Stored entries:
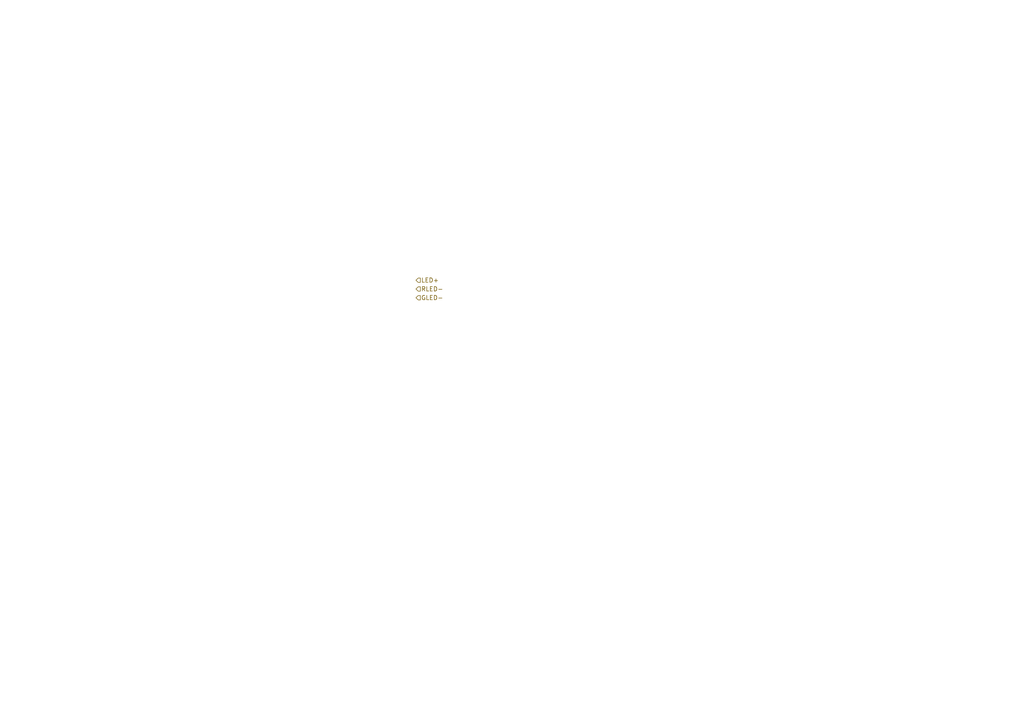
<source format=kicad_sch>
(kicad_sch (version 20211123) (generator eeschema)

  (uuid d6589ff0-a2e5-4823-875b-e2720c689714)

  (paper "A4")

  (title_block
    (title "LV Subsystem interconnections")
    (date "2022-03-16")
    (rev "0.1")
    (company "Oxford University Racing")
    (comment 1 "Hugo Berg, Becky Hu, Lianfeng Shi")
    (comment 2 "Electronics team")
  )

  


  (hierarchical_label "RLED-" (shape input) (at 120.65 83.82 0)
    (effects (font (size 1.27 1.27)) (justify left))
    (uuid 2c861abb-121d-493c-ac21-df87a88c5937)
  )
  (hierarchical_label "LED+" (shape input) (at 120.65 81.28 0)
    (effects (font (size 1.27 1.27)) (justify left))
    (uuid b6598909-8b28-40c1-a29c-2f4b97b26ab6)
  )
  (hierarchical_label "GLED-" (shape input) (at 120.65 86.36 0)
    (effects (font (size 1.27 1.27)) (justify left))
    (uuid ba4d44ca-1c75-4e5f-beb6-caab71cf5ab8)
  )
)

</source>
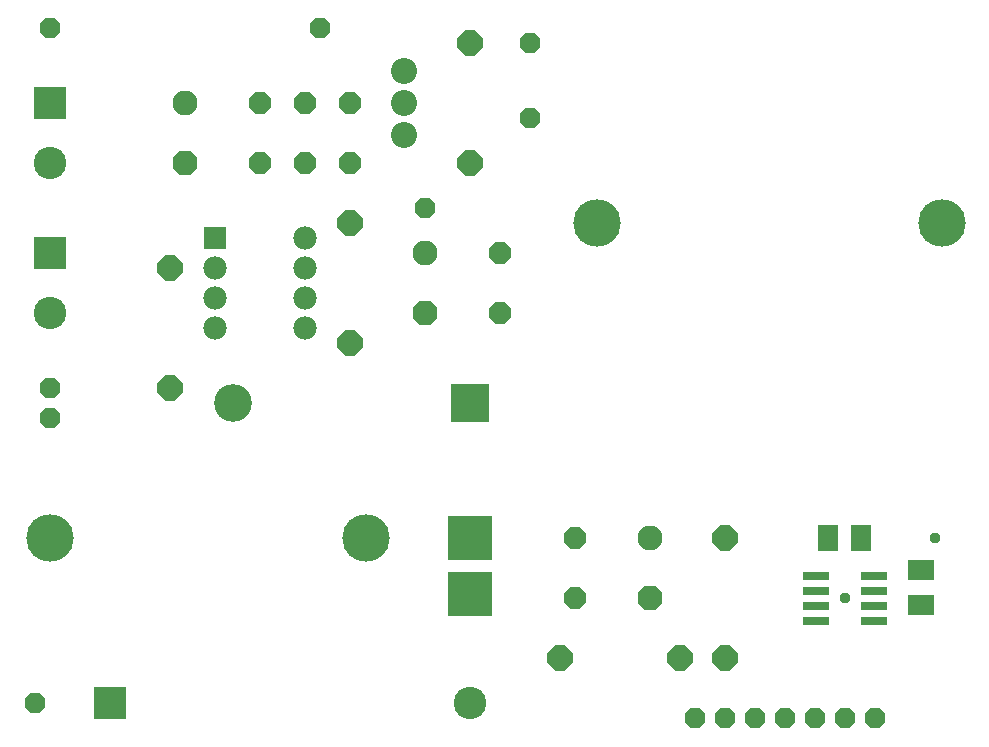
<source format=gbr>
G04 EAGLE Gerber RS-274X export*
G75*
%MOMM*%
%FSLAX34Y34*%
%LPD*%
%INSoldermask Top*%
%IPPOS*%
%AMOC8*
5,1,8,0,0,1.08239X$1,22.5*%
G01*
%ADD10P,1.951982X8X292.500000*%
%ADD11C,2.108200*%
%ADD12P,2.281895X8X292.500000*%
%ADD13R,3.203200X3.203200*%
%ADD14C,3.203200*%
%ADD15R,2.743200X2.743200*%
%ADD16C,2.743200*%
%ADD17C,4.013200*%
%ADD18P,2.309387X8X112.500000*%
%ADD19P,2.309387X8X22.500000*%
%ADD20C,2.203200*%
%ADD21R,3.719200X3.719200*%
%ADD22P,1.869504X8X22.500000*%
%ADD23R,1.981200X1.981200*%
%ADD24C,1.981200*%
%ADD25R,2.184400X0.762000*%
%ADD26R,1.803200X2.203200*%
%ADD27R,2.203200X1.703200*%
%ADD28C,0.959600*%


D10*
X508000Y228600D03*
X508000Y177800D03*
X241300Y596900D03*
X241300Y546100D03*
X444500Y469900D03*
X444500Y419100D03*
D11*
X177800Y596900D03*
D12*
X177800Y546100D03*
D11*
X381000Y469900D03*
D12*
X381000Y419100D03*
D11*
X571500Y228600D03*
D12*
X571500Y177800D03*
D13*
X419100Y342900D03*
D14*
X218440Y342900D03*
D15*
X63500Y469900D03*
D16*
X63500Y419100D03*
D17*
X527050Y495300D03*
X819150Y495300D03*
D18*
X165100Y355600D03*
X165100Y457200D03*
X317500Y393700D03*
X317500Y495300D03*
X419100Y546100D03*
X419100Y647700D03*
D19*
X495300Y127000D03*
X596900Y127000D03*
D18*
X635000Y127000D03*
X635000Y228600D03*
D15*
X114300Y88900D03*
D16*
X419100Y88900D03*
D17*
X63500Y228600D03*
X331724Y228600D03*
D15*
X63500Y596900D03*
D16*
X63500Y546100D03*
D10*
X279400Y596900D03*
X279400Y546100D03*
X317500Y596900D03*
X317500Y546100D03*
D20*
X363700Y623900D03*
X363700Y596900D03*
X363700Y569900D03*
D21*
X419100Y228600D03*
X419100Y181600D03*
D22*
X469900Y584200D03*
X63500Y660400D03*
X469900Y647700D03*
X50800Y88900D03*
X292100Y660400D03*
X381000Y508000D03*
X609600Y76200D03*
X660400Y76200D03*
D23*
X203200Y482600D03*
D24*
X203200Y457200D03*
X203200Y431800D03*
X203200Y406400D03*
X279400Y406400D03*
X279400Y431800D03*
X279400Y457200D03*
X279400Y482600D03*
D22*
X63500Y355600D03*
X63500Y330200D03*
D25*
X711962Y196850D03*
X711962Y184150D03*
X711962Y171450D03*
X711962Y158750D03*
X761238Y158750D03*
X761238Y171450D03*
X761238Y184150D03*
X761238Y196850D03*
D26*
X722600Y228600D03*
X750600Y228600D03*
D27*
X801370Y171690D03*
X801370Y201690D03*
D22*
X711200Y76200D03*
X685800Y76200D03*
X635000Y76200D03*
X762000Y76200D03*
X736600Y76200D03*
D28*
X736600Y177800D03*
X812800Y228600D03*
M02*

</source>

WHAT TO WORK ON:
Your answer should hold every line of the entries that contains the string "input".

WRITTEN RESPONSE:
  (hierarchical_label "RLED-" (shape input) (at 120.65 83.82 0)
  (hierarchical_label "LED+" (shape input) (at 120.65 81.28 0)
  (hierarchical_label "GLED-" (shape input) (at 120.65 86.36 0)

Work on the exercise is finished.